Université de Toulouse Paul Sabatier


Prof. Josiane Mothe

Defense Day

June 15th, 2015


Information Retrieval, Machine Learning, Difficult Queries, Selective Information Retrieval, Query Expansion, Disambiguation, Classification


In the search engine environment, users submit queries according to their information need. In response to a query, the system retrieves and displays a list of documents which it considers of interest for the user. The user checks the results and decides what information is actually relevant to his information need. However, retrieved documents for some queries may not be satisfactory for the user. The queries for which the search engine cannot retrieve relevant information are called difficult. The query difficulty represents the research context of this thesis. We specifically aim at adapting the information retrieval systems with respect to difficult queries, in order to improve the retrieval quality.

Term ambiguity may be the cause of difficulty. For example, the query “orange” is ambiguous, since the engine does not know whether it refers to the fruit, to color, or to the telephone company.
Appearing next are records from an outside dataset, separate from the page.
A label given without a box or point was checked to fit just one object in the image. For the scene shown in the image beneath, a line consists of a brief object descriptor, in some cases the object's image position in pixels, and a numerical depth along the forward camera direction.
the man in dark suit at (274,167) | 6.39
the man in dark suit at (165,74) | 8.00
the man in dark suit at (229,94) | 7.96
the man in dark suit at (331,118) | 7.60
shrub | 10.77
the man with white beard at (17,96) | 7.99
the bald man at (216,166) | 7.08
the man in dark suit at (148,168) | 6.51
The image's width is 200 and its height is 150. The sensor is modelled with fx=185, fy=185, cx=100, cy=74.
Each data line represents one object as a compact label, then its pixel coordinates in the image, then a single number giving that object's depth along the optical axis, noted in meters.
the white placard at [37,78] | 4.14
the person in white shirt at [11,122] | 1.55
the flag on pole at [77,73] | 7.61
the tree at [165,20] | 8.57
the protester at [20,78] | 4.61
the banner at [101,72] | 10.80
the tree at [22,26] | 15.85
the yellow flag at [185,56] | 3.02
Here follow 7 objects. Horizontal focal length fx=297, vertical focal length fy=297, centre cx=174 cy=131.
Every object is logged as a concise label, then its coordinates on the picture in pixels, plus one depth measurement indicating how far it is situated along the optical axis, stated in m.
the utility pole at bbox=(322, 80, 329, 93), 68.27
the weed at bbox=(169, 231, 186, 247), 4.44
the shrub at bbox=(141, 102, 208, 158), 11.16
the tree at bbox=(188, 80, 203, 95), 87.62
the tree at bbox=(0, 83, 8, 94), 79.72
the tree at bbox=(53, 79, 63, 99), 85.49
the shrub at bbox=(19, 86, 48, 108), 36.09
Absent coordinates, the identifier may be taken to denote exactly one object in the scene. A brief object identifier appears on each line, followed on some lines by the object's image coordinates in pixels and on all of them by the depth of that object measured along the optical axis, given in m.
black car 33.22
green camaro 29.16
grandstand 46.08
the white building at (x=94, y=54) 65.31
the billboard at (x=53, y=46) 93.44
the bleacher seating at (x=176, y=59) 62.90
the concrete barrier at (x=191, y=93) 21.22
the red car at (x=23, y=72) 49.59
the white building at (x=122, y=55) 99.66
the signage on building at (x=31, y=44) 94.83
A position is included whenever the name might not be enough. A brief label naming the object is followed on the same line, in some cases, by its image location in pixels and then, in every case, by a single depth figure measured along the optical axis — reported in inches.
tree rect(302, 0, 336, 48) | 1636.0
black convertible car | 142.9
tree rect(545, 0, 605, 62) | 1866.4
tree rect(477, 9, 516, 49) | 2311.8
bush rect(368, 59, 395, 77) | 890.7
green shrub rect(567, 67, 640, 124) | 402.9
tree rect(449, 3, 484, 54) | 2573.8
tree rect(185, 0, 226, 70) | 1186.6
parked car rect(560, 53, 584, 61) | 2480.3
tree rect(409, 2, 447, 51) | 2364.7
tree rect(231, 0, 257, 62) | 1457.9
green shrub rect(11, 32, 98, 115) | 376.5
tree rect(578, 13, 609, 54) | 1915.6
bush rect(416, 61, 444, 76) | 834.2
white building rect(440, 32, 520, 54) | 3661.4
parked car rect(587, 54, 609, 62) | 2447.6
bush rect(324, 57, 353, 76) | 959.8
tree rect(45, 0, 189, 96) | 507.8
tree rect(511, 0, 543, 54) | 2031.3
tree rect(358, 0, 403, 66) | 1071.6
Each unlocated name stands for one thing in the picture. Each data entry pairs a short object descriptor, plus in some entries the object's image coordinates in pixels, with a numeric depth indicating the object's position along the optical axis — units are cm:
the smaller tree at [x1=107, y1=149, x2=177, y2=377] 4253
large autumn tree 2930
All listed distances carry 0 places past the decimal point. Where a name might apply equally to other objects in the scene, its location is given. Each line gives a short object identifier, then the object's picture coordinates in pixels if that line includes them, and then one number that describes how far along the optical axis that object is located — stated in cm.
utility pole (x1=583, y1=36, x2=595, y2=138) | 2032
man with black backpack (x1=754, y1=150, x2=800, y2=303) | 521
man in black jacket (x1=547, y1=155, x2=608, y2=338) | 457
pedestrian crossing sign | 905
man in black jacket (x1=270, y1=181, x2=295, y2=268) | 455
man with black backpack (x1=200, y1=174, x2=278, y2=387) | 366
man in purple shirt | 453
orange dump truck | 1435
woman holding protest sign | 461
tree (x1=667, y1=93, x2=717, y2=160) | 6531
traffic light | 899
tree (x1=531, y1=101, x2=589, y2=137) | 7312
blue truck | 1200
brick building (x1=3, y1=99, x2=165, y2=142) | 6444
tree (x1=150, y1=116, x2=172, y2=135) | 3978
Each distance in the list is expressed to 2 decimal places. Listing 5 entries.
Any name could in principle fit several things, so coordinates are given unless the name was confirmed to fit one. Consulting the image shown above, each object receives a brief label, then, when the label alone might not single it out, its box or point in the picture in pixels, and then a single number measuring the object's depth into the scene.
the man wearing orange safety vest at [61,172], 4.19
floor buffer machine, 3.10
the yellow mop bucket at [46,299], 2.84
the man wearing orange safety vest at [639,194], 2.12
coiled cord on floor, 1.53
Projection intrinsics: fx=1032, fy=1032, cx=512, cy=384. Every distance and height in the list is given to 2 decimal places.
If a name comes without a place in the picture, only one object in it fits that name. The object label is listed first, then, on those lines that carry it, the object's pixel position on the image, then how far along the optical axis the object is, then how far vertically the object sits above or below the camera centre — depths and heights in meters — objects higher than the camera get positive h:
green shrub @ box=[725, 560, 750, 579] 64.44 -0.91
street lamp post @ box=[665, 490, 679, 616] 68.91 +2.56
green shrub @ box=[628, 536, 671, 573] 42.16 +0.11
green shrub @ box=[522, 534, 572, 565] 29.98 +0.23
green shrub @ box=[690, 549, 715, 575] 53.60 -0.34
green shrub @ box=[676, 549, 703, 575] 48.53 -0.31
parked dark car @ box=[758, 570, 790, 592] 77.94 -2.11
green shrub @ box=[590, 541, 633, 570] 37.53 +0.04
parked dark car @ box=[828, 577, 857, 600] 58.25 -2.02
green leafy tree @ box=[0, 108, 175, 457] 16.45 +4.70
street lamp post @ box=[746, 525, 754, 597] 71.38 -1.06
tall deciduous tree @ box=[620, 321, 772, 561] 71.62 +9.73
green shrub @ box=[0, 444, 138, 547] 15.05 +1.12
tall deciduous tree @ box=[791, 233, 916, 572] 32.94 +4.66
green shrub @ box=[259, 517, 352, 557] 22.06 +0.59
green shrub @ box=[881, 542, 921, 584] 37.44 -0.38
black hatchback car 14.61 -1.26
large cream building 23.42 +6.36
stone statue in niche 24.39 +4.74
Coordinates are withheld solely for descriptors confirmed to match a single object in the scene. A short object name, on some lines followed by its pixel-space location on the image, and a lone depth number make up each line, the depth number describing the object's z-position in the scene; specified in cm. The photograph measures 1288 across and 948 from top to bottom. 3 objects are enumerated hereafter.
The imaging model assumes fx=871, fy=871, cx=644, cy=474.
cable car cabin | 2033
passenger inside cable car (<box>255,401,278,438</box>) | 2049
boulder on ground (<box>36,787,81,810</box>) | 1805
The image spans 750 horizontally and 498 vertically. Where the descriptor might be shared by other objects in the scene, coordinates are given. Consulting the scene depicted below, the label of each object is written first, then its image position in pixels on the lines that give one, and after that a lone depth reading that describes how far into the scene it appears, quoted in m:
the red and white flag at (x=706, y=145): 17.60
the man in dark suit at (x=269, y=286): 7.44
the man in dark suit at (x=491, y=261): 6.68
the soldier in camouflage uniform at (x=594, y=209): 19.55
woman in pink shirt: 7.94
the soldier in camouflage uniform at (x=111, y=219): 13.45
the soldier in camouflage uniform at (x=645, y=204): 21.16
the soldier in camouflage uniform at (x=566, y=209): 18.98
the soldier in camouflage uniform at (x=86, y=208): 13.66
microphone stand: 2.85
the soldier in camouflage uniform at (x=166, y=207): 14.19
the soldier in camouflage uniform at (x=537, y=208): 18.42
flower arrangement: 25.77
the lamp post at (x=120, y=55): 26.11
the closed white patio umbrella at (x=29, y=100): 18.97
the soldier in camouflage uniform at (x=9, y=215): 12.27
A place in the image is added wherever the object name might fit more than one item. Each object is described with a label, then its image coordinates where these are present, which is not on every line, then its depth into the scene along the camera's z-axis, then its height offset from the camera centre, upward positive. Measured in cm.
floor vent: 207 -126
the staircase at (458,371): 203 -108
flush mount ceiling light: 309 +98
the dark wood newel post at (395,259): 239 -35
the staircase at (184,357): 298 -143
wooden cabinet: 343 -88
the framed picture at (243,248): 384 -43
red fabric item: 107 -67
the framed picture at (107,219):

We have developed a method for disambiguation of queries in order to get better search results. This method works best on difficult query, result that motivates our research in predicting the difficulty. We also provide combinations of the difficulty predictors to improve the prediction quality of individual predictors. The search results can also be improved by expanding queries, process that adds terms to the initial query. We propose an automatic method of learning to classify queries according to query expansion variants. Finally, we try to optimize a parameter to improve a query expansion model.